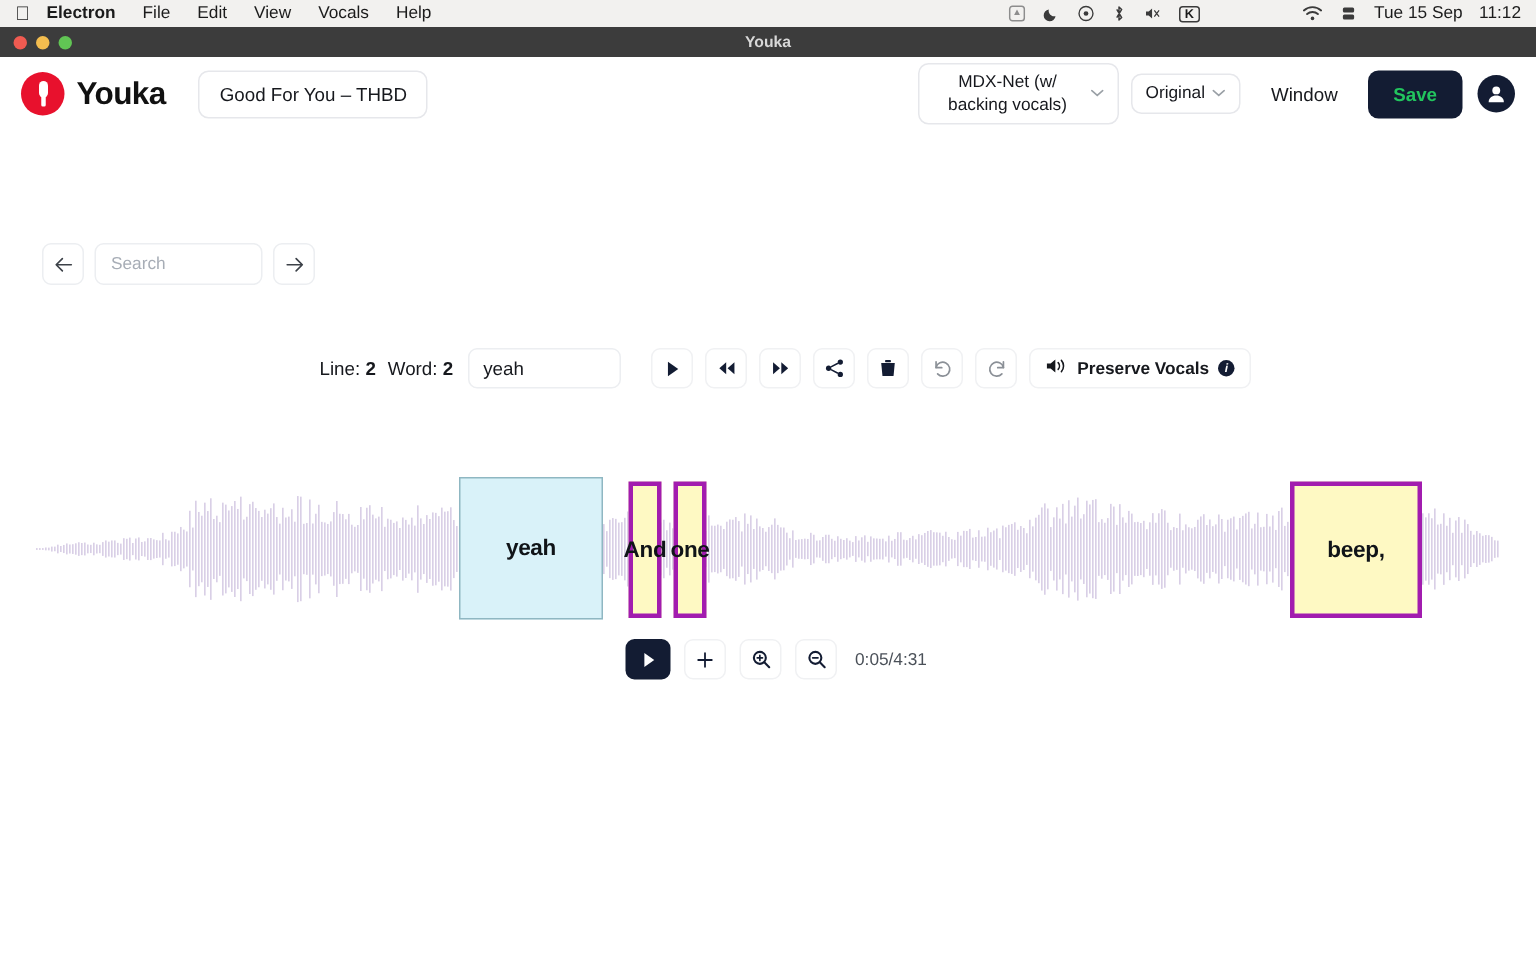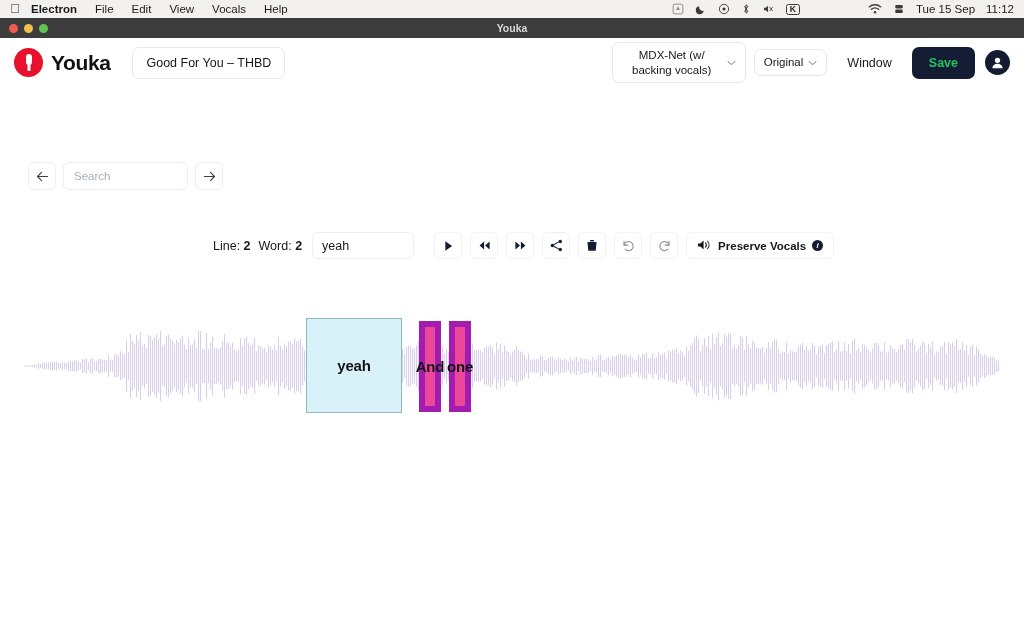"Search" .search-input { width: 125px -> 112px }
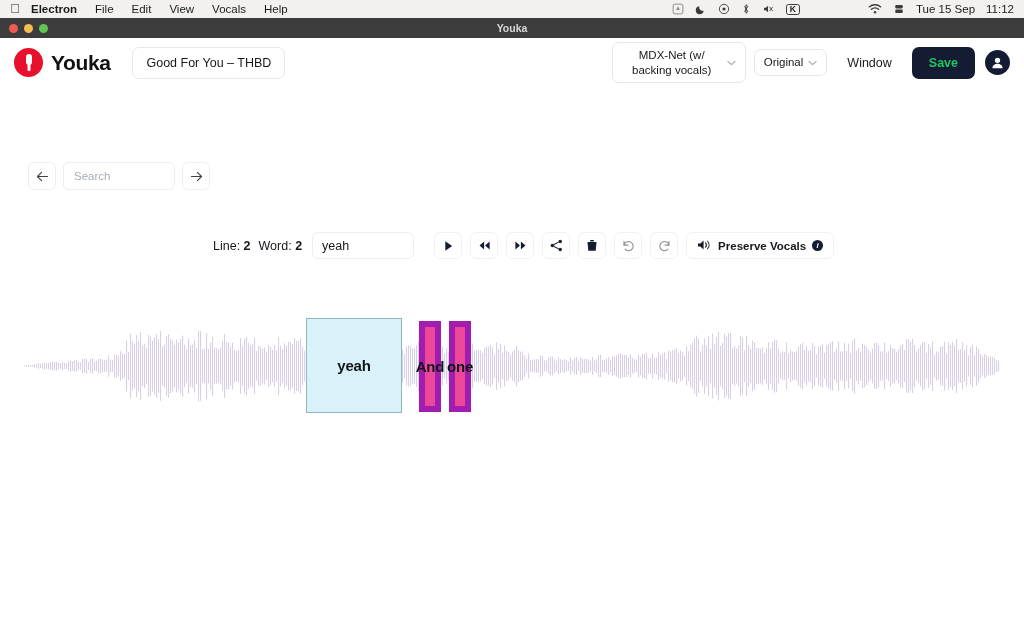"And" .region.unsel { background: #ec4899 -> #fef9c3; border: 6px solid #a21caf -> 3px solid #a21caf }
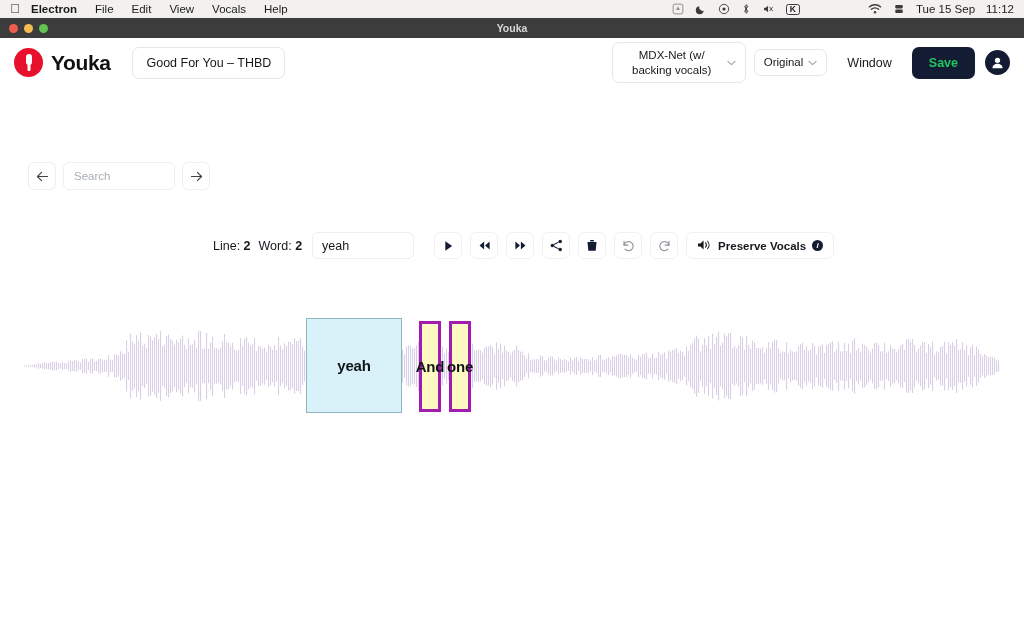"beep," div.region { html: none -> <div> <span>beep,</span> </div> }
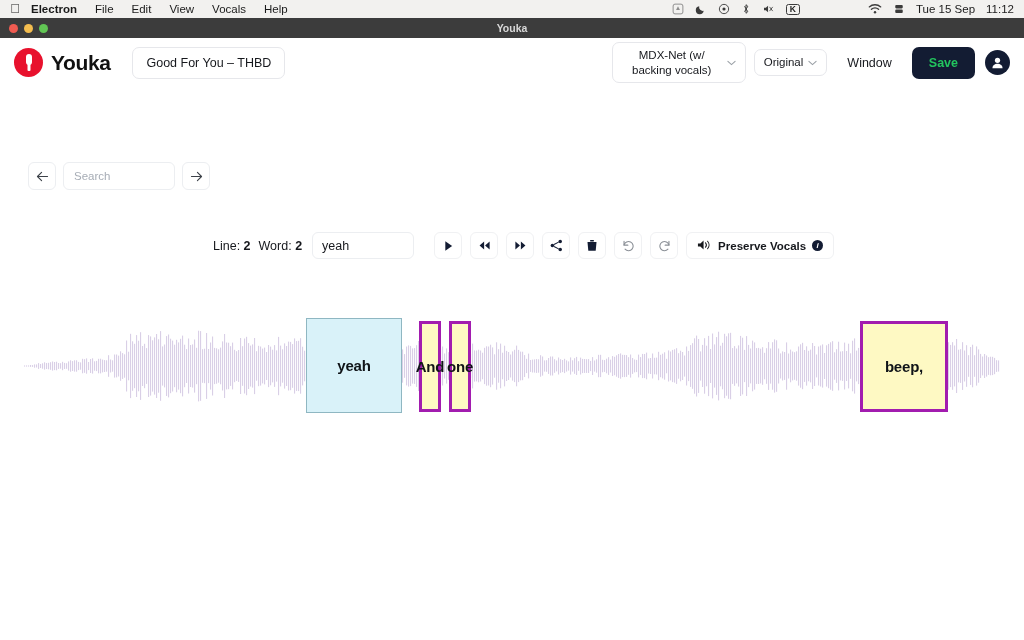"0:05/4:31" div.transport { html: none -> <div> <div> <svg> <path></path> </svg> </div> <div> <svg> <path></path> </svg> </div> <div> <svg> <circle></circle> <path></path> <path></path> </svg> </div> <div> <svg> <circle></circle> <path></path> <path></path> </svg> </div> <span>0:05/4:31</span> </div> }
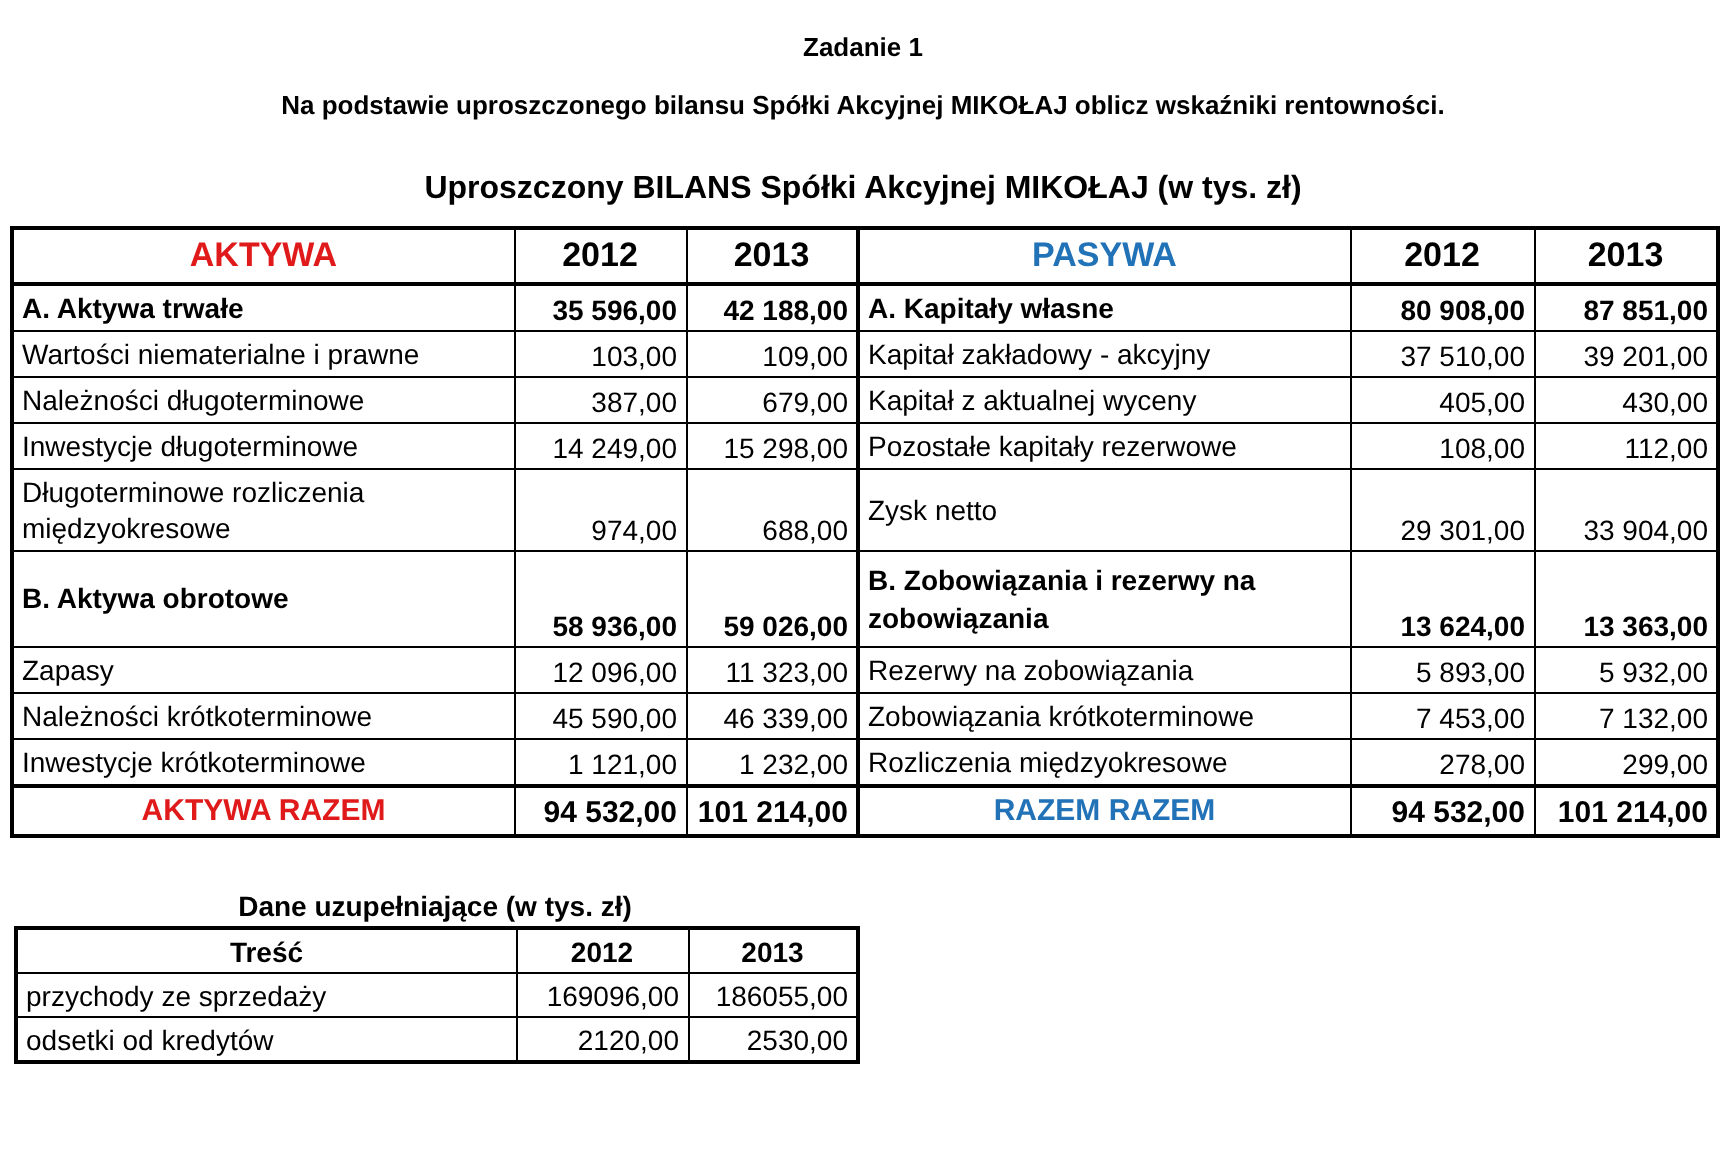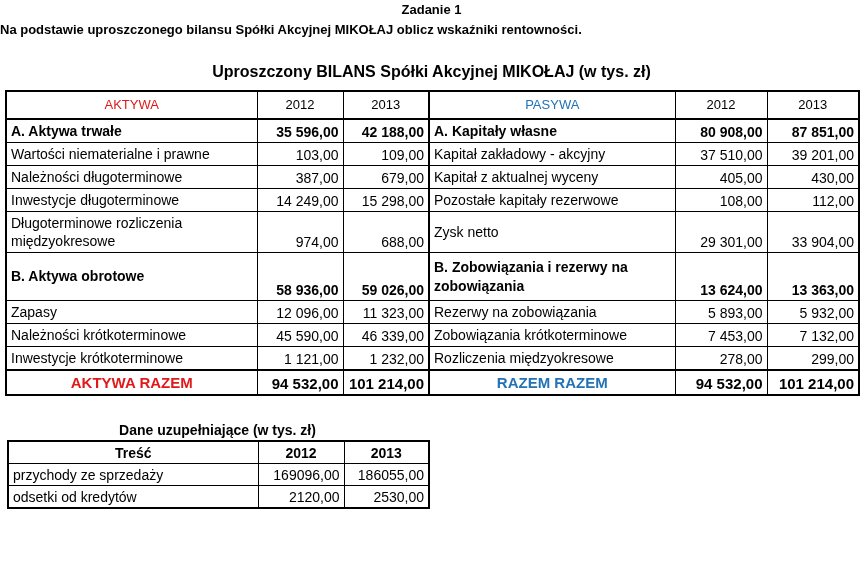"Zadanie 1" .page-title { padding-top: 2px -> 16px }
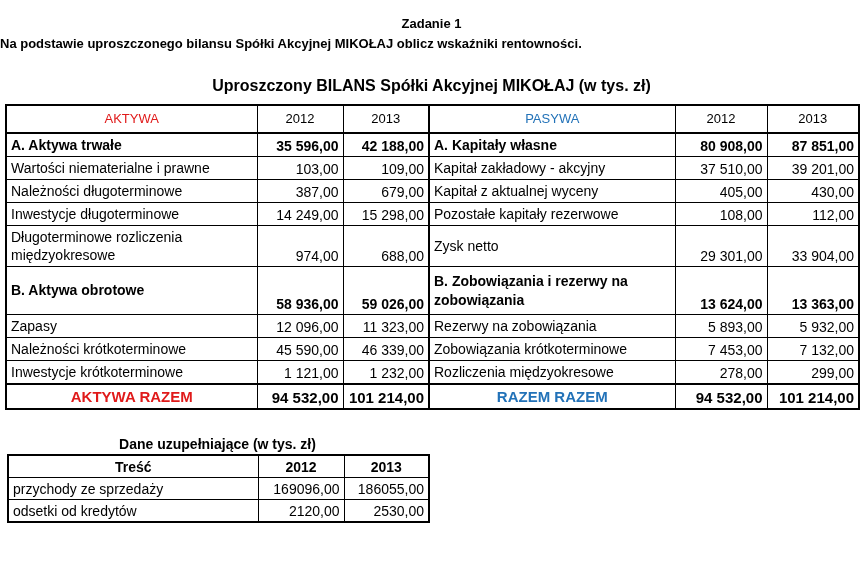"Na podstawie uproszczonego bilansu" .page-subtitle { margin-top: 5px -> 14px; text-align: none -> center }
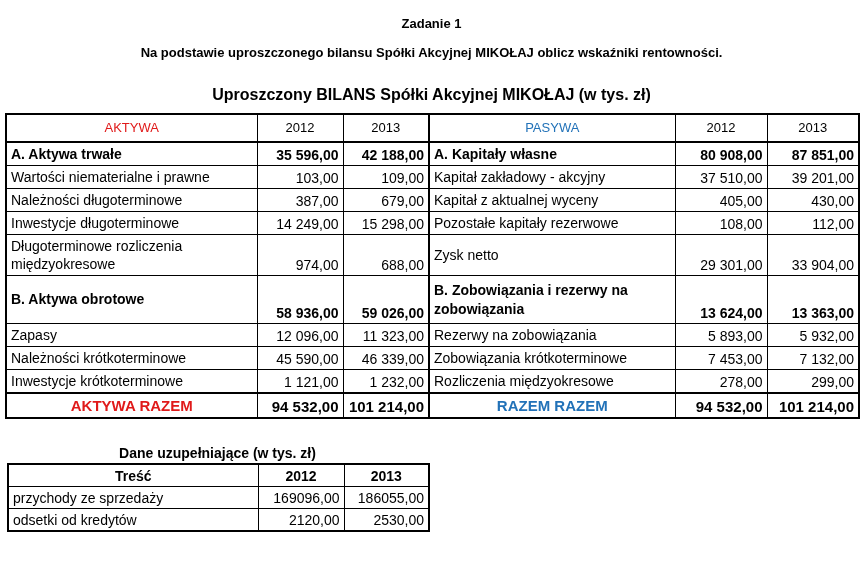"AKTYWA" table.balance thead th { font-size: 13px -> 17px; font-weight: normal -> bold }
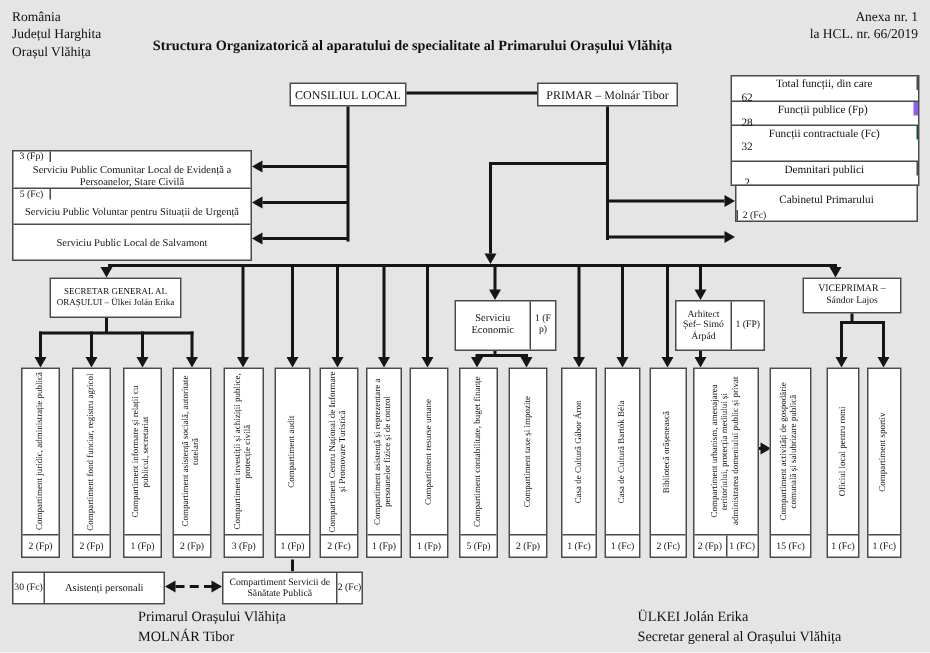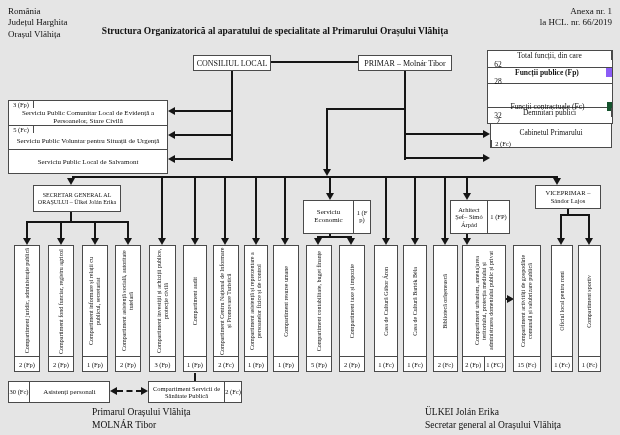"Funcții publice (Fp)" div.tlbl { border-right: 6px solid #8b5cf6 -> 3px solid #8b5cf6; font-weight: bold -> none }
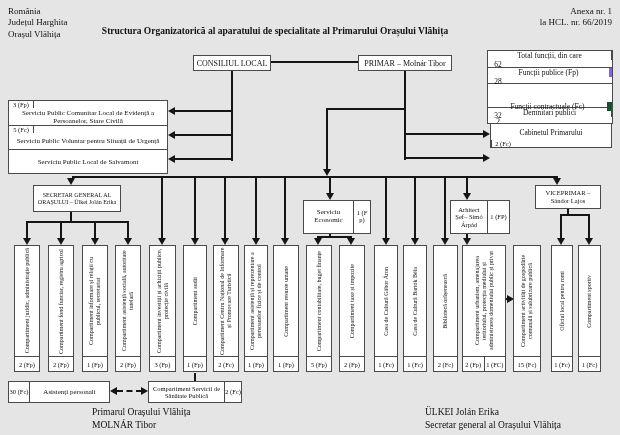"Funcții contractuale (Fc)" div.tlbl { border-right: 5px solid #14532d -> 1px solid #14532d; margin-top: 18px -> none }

- **EXERCISE PROMPT**:
Set down every record exactly, without the pictures.

- **RESPONSE BOX**:
"Search" .search-input { width: 125px -> 112px }
"And" .region.unsel { background: #ec4899 -> #fef9c3; border: 6px solid #a21caf -> 3px solid #a21caf }
"beep," div.region { html: none -> <div> <span>beep,</span> </div> }
"0:05/4:31" div.transport { html: none -> <div> <div> <svg> <path></path> </svg> </div> <div> <svg> <path></path> </svg> </div> <div> <svg> <circle></circle> <path></path> <path></path> </svg> </div> <div> <svg> <circle></circle> <path></path> <path></path> </svg> </div> <span>0:05/4:31</span> </div> }
"Zadanie 1" .page-title { padding-top: 2px -> 16px }
"Na podstawie uproszczonego bilansu" .page-subtitle { margin-top: 5px -> 14px; text-align: none -> center }
"AKTYWA" table.balance thead th { font-size: 13px -> 17px; font-weight: normal -> bold }
"Funcții publice (Fp)" div.tlbl { border-right: 6px solid #8b5cf6 -> 3px solid #8b5cf6; font-weight: bold -> none }
"Funcții contractuale (Fc)" div.tlbl { border-right: 5px solid #14532d -> 1px solid #14532d; margin-top: 18px -> none }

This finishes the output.